Juntando material de arquivo (em grande parte com origem nos arquivos que a família guardou), “Love to Love You, Donna Summer” abre sobretudo janelas com imagens e palavras que nos permitem descobrir facetas menos conhecidas. Texto: Nuno Galopim

Dois realizadores queriam contar a história de vida de Donna Summer. Um deles era Roger Ross Williams, que em 2009 vencera um Óscar para Melhor Curta Documental com “Music by Prudence”, sobre a cantora Prudence Mabhena, natural do Zimbabwe. A outra figura com vontade de contar uma história que conhecia bem de perto era Brooklyn Sudano, filha da própria Donna Summer. Sob o desafio de uma produtora, os esforços de ambos uniram-se num mesmo projeto assim surgindo “Love to Love You, Donna Summer”, documentário que estreou este ano na Berlinale e que agora está disponível na plataforma HBO Max.

Mais do que uma sucessão de factos e longe de ser um mergulho na intimidade da cantora, o filme propõe um conjunto de olhares mais pessoais, com pontos de vista sobre a obra, o trabalho, ocasionalmente visitando o espaço pessoal e familiar (mas aqui sem o apetite pela devassa, ou não estivesse o filtro atento de uma filha ao leme das decisões). Usando muito material de vídeo de arquivo, que tanto nos leva a ver momentos vividos em palco e estúdio como episódios de vida familiar, usando ainda uma substancial coleção de gravações áudio (algumas delas captadas parta a criação do livro de memórias “Ordinary Girl”).

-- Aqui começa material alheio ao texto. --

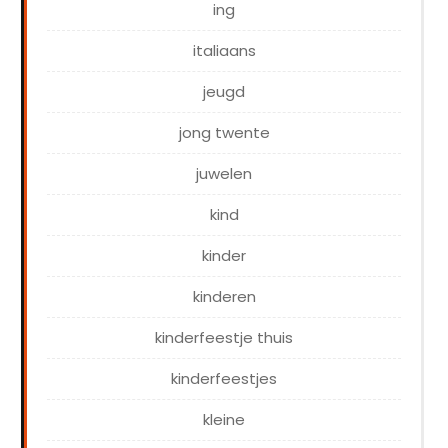
ing
italiaans
jeugd
jong twente
juwelen
kind
kinder
kinderen
kinderfeestje thuis
kinderfeestjes
kleine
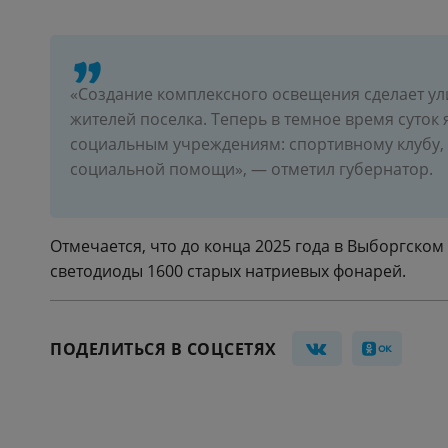
«Создание комплексного освещения сделает ул
жителей поселка. Теперь в темное время суто
социальным учреждениям: спортивному клубу, 
социальной помощи», — отметил губернатор.
Отмечается, что до конца 2025 года в Выборгско
светодиоды 1600 старых натриевых фонарей.
ПОДЕЛИТЬСЯ В СОЦСЕТЯХ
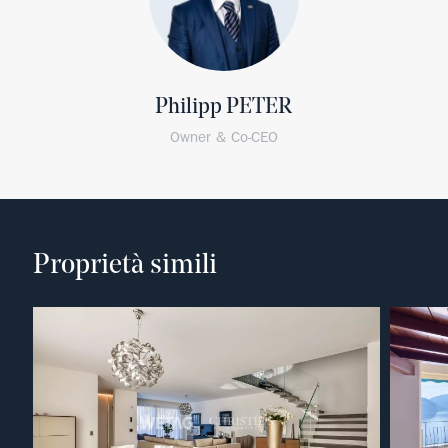
Philipp PETER
Owner & Co-CEO
Proprietà simili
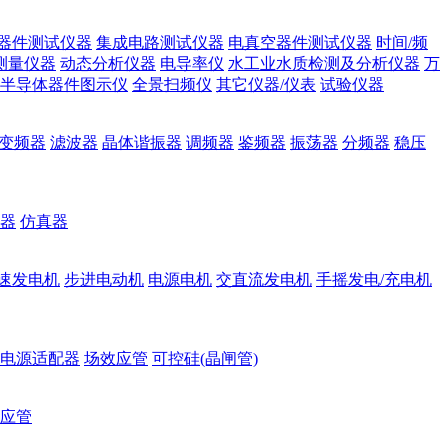
器件测试仪器
集成电路测试仪器
电真空器件测试仪器
时间/频
测量仪器
动态分析仪器
电导率仪
水工业水质检测及分析仪器
万
半导体器件图示仪
全景扫频仪
其它仪器/仪表
试验仪器
变频器
滤波器
晶体谐振器
调频器
鉴频器
振荡器
分频器
稳压
器
仿真器
速发电机
步进电动机
电源电机
交直流发电机
手摇发电/充电机
电源适配器
场效应管
可控硅(晶闸管)
应管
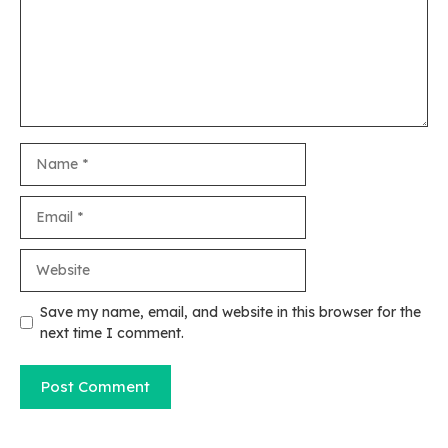
Name
Email
Website
Save my name, email, and website in this browser for the
next time I comment.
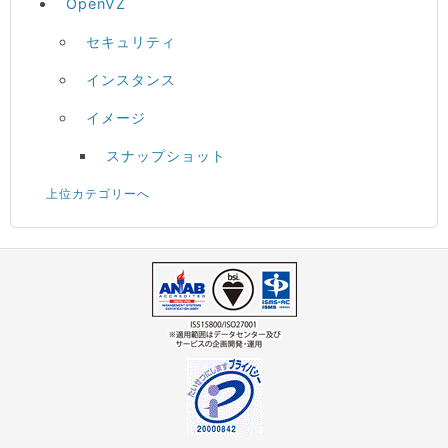
OpenVZ
セキュリティ
インスタンス
イメージ
スナップショット
上位カテゴリーへ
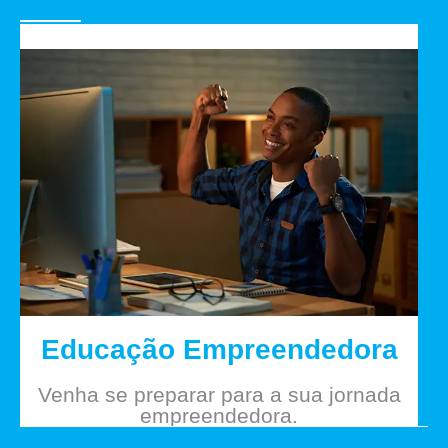
Educação Empreendedora
Venha se preparar para a sua jornada
empreendedora.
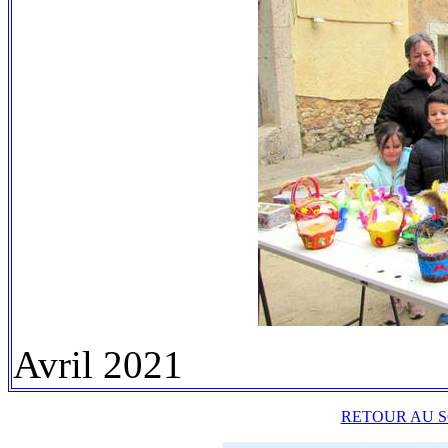
Avril 2021
RETOUR AU S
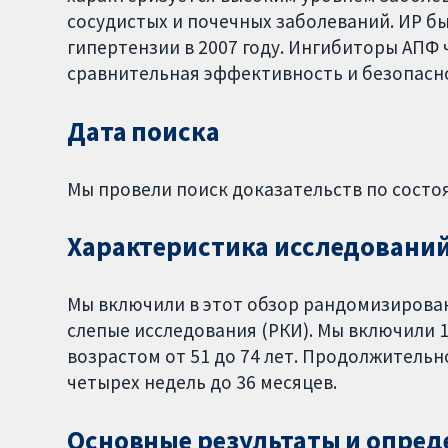
сосудистых и почечных заболеваний. ИР б
гипертензии в 2007 году. Ингибиторы АПФ
сравнительная эффективность и безопасно
Дата поиска
Мы провели поиск доказательств по состоя
Характеристика исследовани
Мы включили в этот обзор рандомизиров
слепые исследования (РКИ). Мы включили 1
возрастом от 51 до 74 лет. Продолжитель
четырех недель до 36 месяцев.
Основные результаты и опред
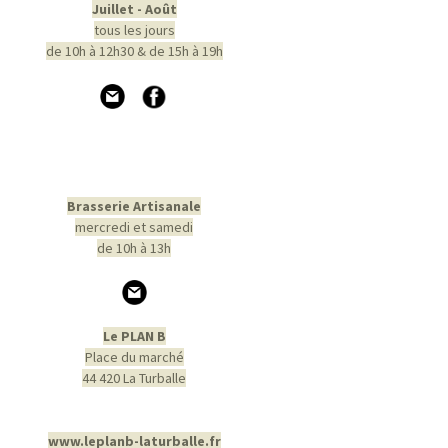
Juillet - Août
tous les jours
de 10h à 12h30 & de 15h à 19h
Brasserie Artisanale
mercredi et samedi
de 10h à 13h
Le PLAN B
Place du marché
44 420 La Turballe
www.leplanb-laturballe.fr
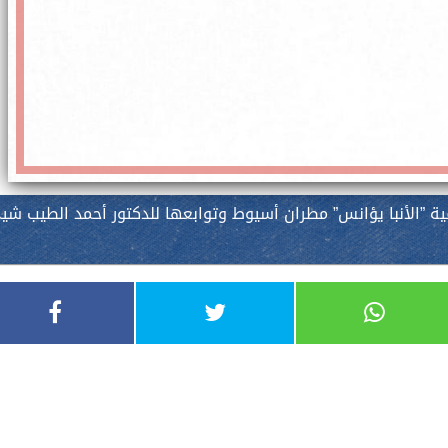
برقية ”الأنبا يؤانس” مطران أسيوط وتوابعها للدكتور أحمد الطيب شي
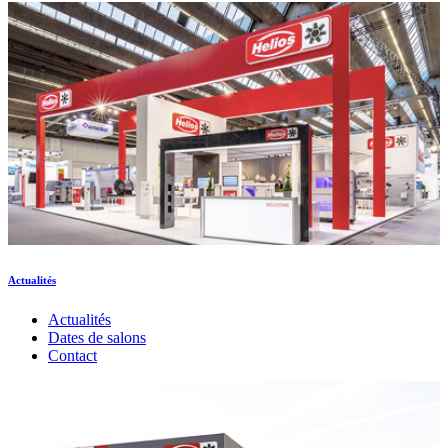
Actualités
Actualités
Dates de salons
Contact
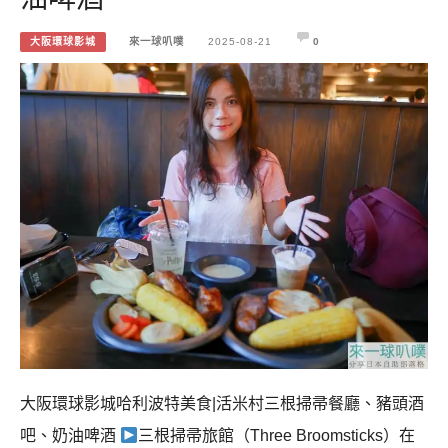
大阪環球影城
來一球叭噗
2025-08-21
0
大阪環球影城哈利波特美食|活米村三根掃帚餐廳、豬頭酒
吧、奶油啤酒
三根掃帚旅館（Three Broomsticks）在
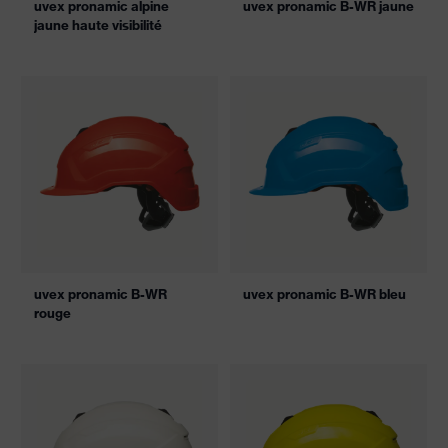
uvex pronamic alpine
uvex pronamic B-WR jaune
jaune haute visibilité
uvex pronamic B-WR
uvex pronamic B-WR bleu
rouge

O conjunto de imagens e memórias contadas, às quais se juntam entrevistas e conversas recentes (juntando inclusivamente as três filhas de Donna Summer) faz do documentário uma interessante janela sobre a sua vida e obra, abrindo zonas de pensamento crítico sobre o modo como a sua relação com a música progrediu (notando, inevitavelmente, a importância do ‘disco’ no seu trajeto), a forma como evoluiu a relação do espaço familiar com o profissional, a fase em que a fé mudou comportamentos e decisões, sem esquecer as palavras que causaram justificadas reações desencantadas entre a comunidade LGBT+ (afinal parte determinante do seu público mais fiel nos tempos em que se afirmou ao som do disco sound), procurando aqui lembrar que não só não respondeu às acusações levantadas pelo grupo ativista Act Up como procurou depois explicar que foi mal compreendida (reconhecendo aqui a família e amigos que a própria cantora não foi feliz em toda esta situação). Sem surpresa, a etapa nos tempos de glória do disco e o episódio de triunfo vivido nos anos 80 ao som de “She Works Hard For The Money” são aqui protagonistas e quase ofuscam episódios musicais menores ocorridos antes ou depois. Não deixa de ser interessante vê-la a tomar esta canção, de 1983, como o momento mais significativo da sua obra (pelo peso dos significados de um retrato de afirmação no feminino) quando, na verdade, toda a música pop deve se calhar mais ainda às visões que, em 1997, ela mesmo fixou (numa parceria com Giorgio Moroder e Peter Bellotte) no histórico “I Feel Love”. No fim fica o tutano de um retrato pessoal, sério, bem documentado, de uma voz que nos deixou, em 2012, com apenas 63 anos, vítima de um cancro nos pulmões. 

“Love to Love You, Donna Summer”, de Roger Ross Williams e Brooklyn Sudano está disponível na plataforma HBO Max.